How not to be “THAT” guy at the bash.
I first heard about Well Rounded BBW a little over a year ago. I first went to the 2014 bash with my now former business partner as a vendor. We got weekend passes and in that short time we were sold and made plans to be at the 2015 bash. It is amazing what can happen in a year, I didn’t think back then I would go to the bash, alone. I debated many times about going back to Well Rounded, by my lonesome. Nevertheless a week prior to the Well Rounded 2015 I made the decision to go and force myself to network and make some new friends. I could always use new friends, right?
Being as shy as I am, going to such an event such as Well Rounded is scary and intimidating, to say the least. It can be overwhelming in so many ways. Nevertheless, I decided to take a plunge and go anyway, fight off my shy tendencies and be a part of something wonderful.
Well Rounded was a great event! I had an amazing time and I made some amazing new friends. However, something jumped out at me very quickly. There were many, many men that gave off the “creeper” vibe. Some of these guys even made me a little uncomfortable to say the least and that is saying a lot. After witnessing this I decided to ask some of the female attendees what men can do to not to give off such a vibe.
Below are a few of the answers I discovered. I for one am certainly glad I asked cause if I didn’t I might have given off this vibe and not even known it.
Please read what is written below very carefully and keep it in mind next time you go to a bash.
#1 SAY HI
Far too many of us float around these bashes maybe with a drink in hand either walking around or standing somewhere. Not saying a word as people walk around or by us. Sometimes we walk from room to room never speaking to a soul watching other bashers like a TV show or wondering why we are alone in a room full of people.
Do this instead: Guys, its simple say “Hi” to the people around you if the person you said “Hi” is not receptive move away. Don’t just stand there thinking she is going to change her mind. Move on to someone else and say Hello and take the conversation from there. It’s simple as that. You cannot meet someone new without saying “Hi” at some point.
#2 DON’T STARE
One of the most uncomfortable feelings in the world is an unwanted stare from someone you don’t know. As humans we know when someone is staring at us. It’s a survival instant going back to the days when we still hunted and gathered food. It triggers our fight or flight instinct. This is something you don’t want to trigger in someone you are interested in especially before you say one word to them.

**RECORDS SUPPLIED**

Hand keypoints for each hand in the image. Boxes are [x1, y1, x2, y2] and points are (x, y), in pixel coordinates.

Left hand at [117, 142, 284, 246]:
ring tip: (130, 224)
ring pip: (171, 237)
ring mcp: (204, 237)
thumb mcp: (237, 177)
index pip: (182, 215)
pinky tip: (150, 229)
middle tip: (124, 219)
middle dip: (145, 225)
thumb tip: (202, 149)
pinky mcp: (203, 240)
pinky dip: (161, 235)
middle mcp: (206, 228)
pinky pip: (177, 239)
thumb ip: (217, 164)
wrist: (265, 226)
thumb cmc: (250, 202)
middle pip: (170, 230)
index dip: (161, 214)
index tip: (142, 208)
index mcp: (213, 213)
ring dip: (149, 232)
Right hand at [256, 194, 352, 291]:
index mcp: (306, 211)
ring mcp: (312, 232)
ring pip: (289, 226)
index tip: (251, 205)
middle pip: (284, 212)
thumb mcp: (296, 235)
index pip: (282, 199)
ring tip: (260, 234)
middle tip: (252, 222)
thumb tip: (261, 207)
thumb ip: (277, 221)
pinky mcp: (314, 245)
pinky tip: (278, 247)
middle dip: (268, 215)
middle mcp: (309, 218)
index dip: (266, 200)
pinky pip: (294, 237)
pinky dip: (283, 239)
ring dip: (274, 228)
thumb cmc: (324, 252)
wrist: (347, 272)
---
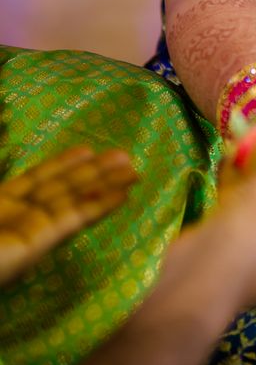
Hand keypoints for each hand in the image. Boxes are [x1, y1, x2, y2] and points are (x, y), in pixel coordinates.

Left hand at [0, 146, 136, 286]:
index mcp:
---
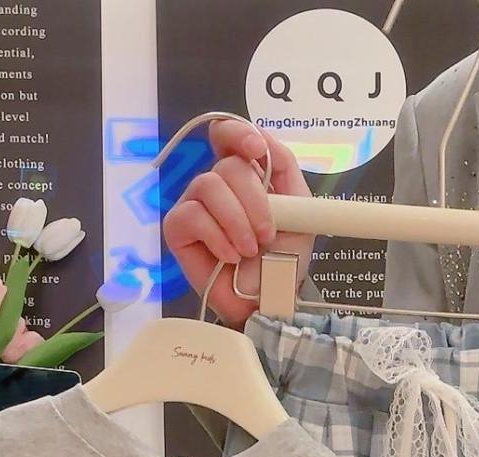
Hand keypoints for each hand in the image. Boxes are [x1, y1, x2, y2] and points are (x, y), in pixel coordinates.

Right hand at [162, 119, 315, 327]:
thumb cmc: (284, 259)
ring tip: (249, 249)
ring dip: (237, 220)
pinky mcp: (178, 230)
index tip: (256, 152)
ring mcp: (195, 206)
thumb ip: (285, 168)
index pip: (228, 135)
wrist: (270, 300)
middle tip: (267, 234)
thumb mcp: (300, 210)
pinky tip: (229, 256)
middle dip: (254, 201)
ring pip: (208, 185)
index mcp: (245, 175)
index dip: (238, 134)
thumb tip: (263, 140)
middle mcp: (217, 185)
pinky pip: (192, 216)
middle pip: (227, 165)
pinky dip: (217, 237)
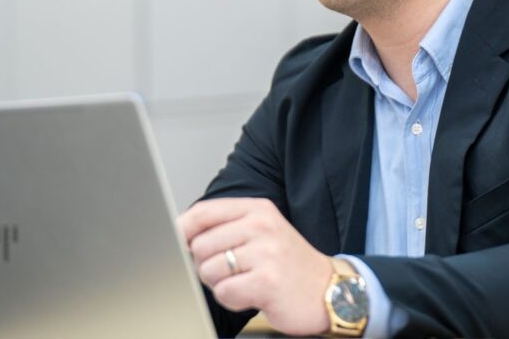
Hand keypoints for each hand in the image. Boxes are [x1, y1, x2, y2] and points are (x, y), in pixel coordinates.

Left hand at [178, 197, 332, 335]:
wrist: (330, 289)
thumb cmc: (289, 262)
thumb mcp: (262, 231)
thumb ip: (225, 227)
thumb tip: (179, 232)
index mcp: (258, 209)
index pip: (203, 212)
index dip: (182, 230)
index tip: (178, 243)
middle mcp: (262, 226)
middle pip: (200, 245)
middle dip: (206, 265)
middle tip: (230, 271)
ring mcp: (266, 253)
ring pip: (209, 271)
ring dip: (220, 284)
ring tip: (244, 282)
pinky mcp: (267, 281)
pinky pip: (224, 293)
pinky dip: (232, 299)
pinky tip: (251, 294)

**PROBLEM TO WORK ON**
Copy everything from "Being as shy" down to "such a vibe." in the post on bash manners, replacing "shy" with "timid".

**EXERCISE RESPONSE**
Being as timid as I am, going to such an event such as Well Rounded is scary and intimidating, to say the least. It can be overwhelming in so many ways. Nevertheless, I decided to take a plunge and go anyway, fight off my timid tendencies and be a part of something wonderful.
Well Rounded was a great event! I had an amazing time and I made some amazing new friends. However, something jumped out at me very quickly. There were many, many men that gave off the “creeper” vibe. Some of these guys even made me a little uncomfortable to say the least and that is saying a lot. After witnessing this I decided to ask some of the female attendees what men can do to not to give off such a vibe.